Rule Format (one rule per line):
- word Redact this word (replace with ***)
+ word Keep this word (allowlist, don't redact)
- prefix* Redact all words starting with 'prefix'
- *suffix Redact all words ending with 'suffix'
- *contains* Redact all words containing 'contains'
- *any*glob* Redact all words matching the '.*any.*glob.*' pattern
with globs
- /regex/ Redact all words matching the given regex pattern
! pattern repl Replace the redaction pattern with 'repl' instead of ***
# comment Comment line (ignored)
(empty lines) Ignored
other lines Ignored (no -, +, or ! prefix)
Examples:
Redact using rules file:
jfr-redact words redact app.log redacted.log -r rules.txt
Redact using rules from stdin:
echo "- secretpassword" | jfr-redact words redact app.log redacted.log
Example rules.txt:
# Redact specific sensitive values
- secretpassword
- internalhost.corp.com
# Redact all words starting with 'secret'
- secret*
# Keep safe words (allowlist)

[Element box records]
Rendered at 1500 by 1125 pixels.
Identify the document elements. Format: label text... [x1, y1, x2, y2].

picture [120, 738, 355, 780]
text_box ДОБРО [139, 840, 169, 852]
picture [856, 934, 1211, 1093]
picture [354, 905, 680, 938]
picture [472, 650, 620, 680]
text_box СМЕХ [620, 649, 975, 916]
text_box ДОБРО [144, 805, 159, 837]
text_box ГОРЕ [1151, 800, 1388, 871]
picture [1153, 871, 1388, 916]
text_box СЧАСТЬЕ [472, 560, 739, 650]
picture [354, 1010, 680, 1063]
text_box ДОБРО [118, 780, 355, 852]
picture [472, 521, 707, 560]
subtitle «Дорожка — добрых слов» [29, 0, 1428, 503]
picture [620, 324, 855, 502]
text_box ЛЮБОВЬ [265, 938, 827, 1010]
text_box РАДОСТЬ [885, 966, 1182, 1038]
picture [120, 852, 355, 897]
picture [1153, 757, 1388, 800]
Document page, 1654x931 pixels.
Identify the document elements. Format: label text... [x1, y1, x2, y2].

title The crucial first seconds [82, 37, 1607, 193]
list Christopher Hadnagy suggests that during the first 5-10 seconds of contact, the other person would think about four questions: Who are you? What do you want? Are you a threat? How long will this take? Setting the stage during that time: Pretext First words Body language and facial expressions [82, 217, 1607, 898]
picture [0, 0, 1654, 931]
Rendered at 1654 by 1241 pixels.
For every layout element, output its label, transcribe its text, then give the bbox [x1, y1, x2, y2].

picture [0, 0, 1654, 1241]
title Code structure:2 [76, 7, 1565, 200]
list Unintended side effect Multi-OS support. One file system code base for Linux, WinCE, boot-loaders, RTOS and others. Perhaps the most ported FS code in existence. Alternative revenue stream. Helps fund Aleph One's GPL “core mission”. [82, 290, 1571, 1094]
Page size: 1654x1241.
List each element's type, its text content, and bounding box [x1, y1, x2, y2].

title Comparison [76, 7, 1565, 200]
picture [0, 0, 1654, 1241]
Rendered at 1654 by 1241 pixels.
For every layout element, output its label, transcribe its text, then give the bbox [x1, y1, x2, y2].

### Work to do
(a) Answer these questions from the redaction rule reference:
(i) What happens to a line that begins with "#"?
(ii) What does a rule written as "+ word" do?
(iii) In the command that redacts using a rules file, which option comes before "rules.txt"?
(b) Copy the redaction rule reference from "Rule Format (one" to "or ! prefix)".
(c) Write what comes next in the redaction rule reference after its last line.
The material has no connection to the redaction rule reference.

### Answers
(a)
(i) It is a comment line and is ignored.
(ii) It keeps the word by putting it on the allowlist, so it is not redacted.
(iii) -r

(b)
Rule Format (one rule per line):
- word Redact this word (replace with ***)
+ word Keep this word (allowlist, don't redact)
- prefix* Redact all words starting with 'prefix'
- *suffix Redact all words ending with 'suffix'
- *contains* Redact all words containing 'contains'
- *any*glob* Redact all words matching the '.*any.*glob.*' pattern
with globs
- /regex/ Redact all words matching the given regex pattern
! pattern repl Replace the redaction pattern with 'repl' instead of ***
# comment Comment line (ignored)
(empty lines) Ignored
other lines Ignored (no -, +, or ! prefix)

(c)
+ localhost
+ example.com
# Ignore everything else
nonlocalhost.corp.com
- Preset names:
default,strict,hserr - File paths:
./my-parent-config.yaml,/absolute/path/to/config.yaml - URLs:
https://example.com/configs/base.yaml,file:///path/to/config.yaml
A customizable template is available at config-template.yaml
# Save as: my-config.yaml
# You can base your configuration on a preset and override specific options
# Or build from scratch by commenting out the parent line
# parent: default
# ============================================================================
# Pattern Discovery - Automatically discover and redact sensitive values
# ============================================================================
# Discovery mode controls HOW discovery is performed (globally)
# Per-pattern settings (min_occurrences, case_sensitive, allowlist) are configured
# individually for each pattern type under strings.patterns
discovery:
mode: default # Options: none, fast, default (two-pass)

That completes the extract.